**** Text for analysis
Appellants, Robert C. Anderson and Violet C. Anderson, brought an action in the Sixth Judicial District, Park County, to recover damages resulting from an alleged “constructive” discharge of Robert C. Anderson and other related torts arising from violations of good faith and fair dealing by his employer. Violet C. Anderson alleges negligent and intentional infliction of emotional distress arising from her husband’s charges against respondents.

On January 24, 1984, at a hearing before the District Court, several pending motions were decided, including motions by both parties for summary judgment. At that hearing, the judge dismissed appellants’ *3 case, holding that it was preempted by federal labor law according to Allis-Chalmers v. Lueck (1985), 471 U.S. 202, 105 S.Ct. 1904, 85 L.Ed.2d 206.

The issues presented for our review on appeal are as follows:

1. Are appellants’ tort claims preempted by the National Labor Relations Act, thereby denying the State District Court subject matter jurisdiction?

2. Does the District Court dismissal deny appellants due process of law and equal protection as guaranteed by the Montana Constitution?

3. Did the District Court err by dismissing the claims of appellant, Violet C. Anderson?

4. Did the District Court err by denying appellants’ motion for partial summary judgment on the question of vacation pay?

We affirm the District Court on all issues.

Appellant, Robert C. Anderson, was employed by TW Services, a concessionaire in Yellowstone National Park. In 1970, appellant began work as a mechanic in the company’s garage located near Gar-diner, Montana, just inside the Park boundary. From May of 1971 through July 1, 1982, appellant was the shop foreman at this facility. TW Services operates a fleet of cars, buses, trucks, snowmobiles, boats and snow cats in Yellowstone. These vehicles are maintained and repaired by the mechanics at the Gardiner garage.

On June 4, 1982, appellant removed a number of rags which had been used to clean up a 55 gallon drum spillage of a degreaser called Tensene. Anderson developed contact dermatitis (skin allergy), and was forced to go on sick leave. Appellant is allergic to all petroleum-based products. In July, 1982, appellant was advised by his doctor to avoid contact with all such petroleum-based substances.

Anderson alleges that while oif work on sick leave, the management improperly changed his job description. He claims that the new position required him to spend 75% of his time acting as a mechanic and 25% of his time as a supervisor. Due to this job description, he was required to come in contact with numerous petroleum-based products which caused the reoccurrence of his allergic reaction and made him unable to return to his prior employment.
********
**** Extracted records
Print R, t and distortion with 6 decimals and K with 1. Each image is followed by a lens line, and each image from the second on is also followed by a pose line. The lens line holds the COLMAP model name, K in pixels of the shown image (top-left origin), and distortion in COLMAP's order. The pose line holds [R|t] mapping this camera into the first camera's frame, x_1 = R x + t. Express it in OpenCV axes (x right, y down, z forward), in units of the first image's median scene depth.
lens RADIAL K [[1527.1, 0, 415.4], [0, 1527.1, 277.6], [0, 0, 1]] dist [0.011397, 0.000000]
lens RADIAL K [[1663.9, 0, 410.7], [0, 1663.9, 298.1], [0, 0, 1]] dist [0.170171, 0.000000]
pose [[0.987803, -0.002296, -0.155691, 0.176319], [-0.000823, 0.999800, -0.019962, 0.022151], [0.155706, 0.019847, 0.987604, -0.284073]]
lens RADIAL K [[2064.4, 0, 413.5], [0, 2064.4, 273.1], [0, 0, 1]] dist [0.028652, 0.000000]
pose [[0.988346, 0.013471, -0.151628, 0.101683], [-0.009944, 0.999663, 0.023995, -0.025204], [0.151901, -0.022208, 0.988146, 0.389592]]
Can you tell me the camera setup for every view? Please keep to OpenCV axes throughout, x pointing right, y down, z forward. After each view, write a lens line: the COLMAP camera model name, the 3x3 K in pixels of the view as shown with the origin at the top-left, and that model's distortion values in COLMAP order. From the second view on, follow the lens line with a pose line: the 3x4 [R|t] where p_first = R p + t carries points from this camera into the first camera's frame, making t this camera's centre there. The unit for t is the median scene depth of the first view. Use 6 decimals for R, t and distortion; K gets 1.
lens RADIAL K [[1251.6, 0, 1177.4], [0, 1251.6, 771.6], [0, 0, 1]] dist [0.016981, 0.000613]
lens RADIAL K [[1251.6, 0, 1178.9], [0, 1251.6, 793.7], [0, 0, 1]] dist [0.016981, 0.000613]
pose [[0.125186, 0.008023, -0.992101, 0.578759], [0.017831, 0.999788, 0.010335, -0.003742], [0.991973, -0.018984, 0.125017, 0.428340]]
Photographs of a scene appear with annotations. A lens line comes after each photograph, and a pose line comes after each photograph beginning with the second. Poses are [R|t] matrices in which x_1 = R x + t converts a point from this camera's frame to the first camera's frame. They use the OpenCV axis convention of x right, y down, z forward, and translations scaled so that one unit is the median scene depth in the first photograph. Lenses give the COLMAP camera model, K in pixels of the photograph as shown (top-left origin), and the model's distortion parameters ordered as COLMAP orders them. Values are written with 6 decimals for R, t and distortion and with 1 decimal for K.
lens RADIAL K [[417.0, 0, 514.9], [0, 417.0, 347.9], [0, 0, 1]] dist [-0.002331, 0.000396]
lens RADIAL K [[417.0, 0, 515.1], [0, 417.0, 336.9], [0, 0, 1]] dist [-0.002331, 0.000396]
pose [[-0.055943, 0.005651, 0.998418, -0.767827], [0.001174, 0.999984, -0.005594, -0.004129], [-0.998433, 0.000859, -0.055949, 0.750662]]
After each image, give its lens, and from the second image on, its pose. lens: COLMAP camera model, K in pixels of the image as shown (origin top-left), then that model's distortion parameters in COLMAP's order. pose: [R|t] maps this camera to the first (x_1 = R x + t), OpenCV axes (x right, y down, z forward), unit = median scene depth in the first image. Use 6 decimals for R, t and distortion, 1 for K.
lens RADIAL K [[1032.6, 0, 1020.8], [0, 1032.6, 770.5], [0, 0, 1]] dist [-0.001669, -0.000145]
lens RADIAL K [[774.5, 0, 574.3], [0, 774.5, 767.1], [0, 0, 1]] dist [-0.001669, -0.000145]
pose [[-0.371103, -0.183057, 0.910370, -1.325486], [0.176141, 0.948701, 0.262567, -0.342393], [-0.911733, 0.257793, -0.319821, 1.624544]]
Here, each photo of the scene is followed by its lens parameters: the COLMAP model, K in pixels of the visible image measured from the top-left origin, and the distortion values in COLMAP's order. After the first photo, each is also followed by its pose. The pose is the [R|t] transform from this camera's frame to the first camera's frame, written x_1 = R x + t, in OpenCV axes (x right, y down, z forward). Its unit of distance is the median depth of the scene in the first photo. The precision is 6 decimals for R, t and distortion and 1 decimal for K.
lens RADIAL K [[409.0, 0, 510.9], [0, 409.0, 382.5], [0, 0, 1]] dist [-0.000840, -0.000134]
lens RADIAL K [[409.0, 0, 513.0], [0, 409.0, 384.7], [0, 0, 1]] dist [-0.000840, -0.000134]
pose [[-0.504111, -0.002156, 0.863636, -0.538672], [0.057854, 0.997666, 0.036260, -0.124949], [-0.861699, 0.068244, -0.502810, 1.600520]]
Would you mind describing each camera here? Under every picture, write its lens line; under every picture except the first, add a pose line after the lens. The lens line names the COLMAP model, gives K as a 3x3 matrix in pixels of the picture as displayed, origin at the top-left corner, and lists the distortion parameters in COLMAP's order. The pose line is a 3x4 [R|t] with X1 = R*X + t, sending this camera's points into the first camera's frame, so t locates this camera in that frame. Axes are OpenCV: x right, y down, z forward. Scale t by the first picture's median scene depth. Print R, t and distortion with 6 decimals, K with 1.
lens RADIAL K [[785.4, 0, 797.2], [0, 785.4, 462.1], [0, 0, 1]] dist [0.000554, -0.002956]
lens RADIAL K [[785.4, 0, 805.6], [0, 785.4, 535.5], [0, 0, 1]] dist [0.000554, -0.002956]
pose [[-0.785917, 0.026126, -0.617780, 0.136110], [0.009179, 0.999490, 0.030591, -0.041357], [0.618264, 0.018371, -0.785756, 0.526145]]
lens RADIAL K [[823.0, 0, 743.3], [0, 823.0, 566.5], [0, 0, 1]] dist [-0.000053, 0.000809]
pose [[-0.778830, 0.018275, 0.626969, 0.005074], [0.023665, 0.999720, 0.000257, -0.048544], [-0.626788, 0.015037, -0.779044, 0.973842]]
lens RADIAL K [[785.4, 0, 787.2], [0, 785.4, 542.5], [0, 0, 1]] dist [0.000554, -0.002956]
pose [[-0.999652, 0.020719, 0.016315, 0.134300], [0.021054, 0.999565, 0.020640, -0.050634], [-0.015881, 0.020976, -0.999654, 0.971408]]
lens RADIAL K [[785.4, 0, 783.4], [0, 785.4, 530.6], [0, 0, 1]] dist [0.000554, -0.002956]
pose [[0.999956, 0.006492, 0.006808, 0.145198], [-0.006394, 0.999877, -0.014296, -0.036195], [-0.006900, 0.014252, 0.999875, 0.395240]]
********
Task list
(a) According to the court opinion, on what date did Robert C. Anderson remove the rags used to clean up the Tensene spillage?
(b) Transcribe the stretch of the court opinion from "4. Did the District" through "the Gardiner garage.".

Answers to the tasks
(a) June 4, 1982

(b)
4. Did the District Court err by denying appellants’ motion for partial summary judgment on the question of vacation pay?

We affirm the District Court on all issues.

Appellant, Robert C. Anderson, was employed by TW Services, a concessionaire in Yellowstone National Park. In 1970, appellant began work as a mechanic in the company’s garage located near Gar-diner, Montana, just inside the Park boundary. From May of 1971 through July 1, 1982, appellant was the shop foreman at this facility. TW Services operates a fleet of cars, buses, trucks, snowmobiles, boats and snow cats in Yellowstone. These vehicles are maintained and repaired by the mechanics at the Gardiner garage.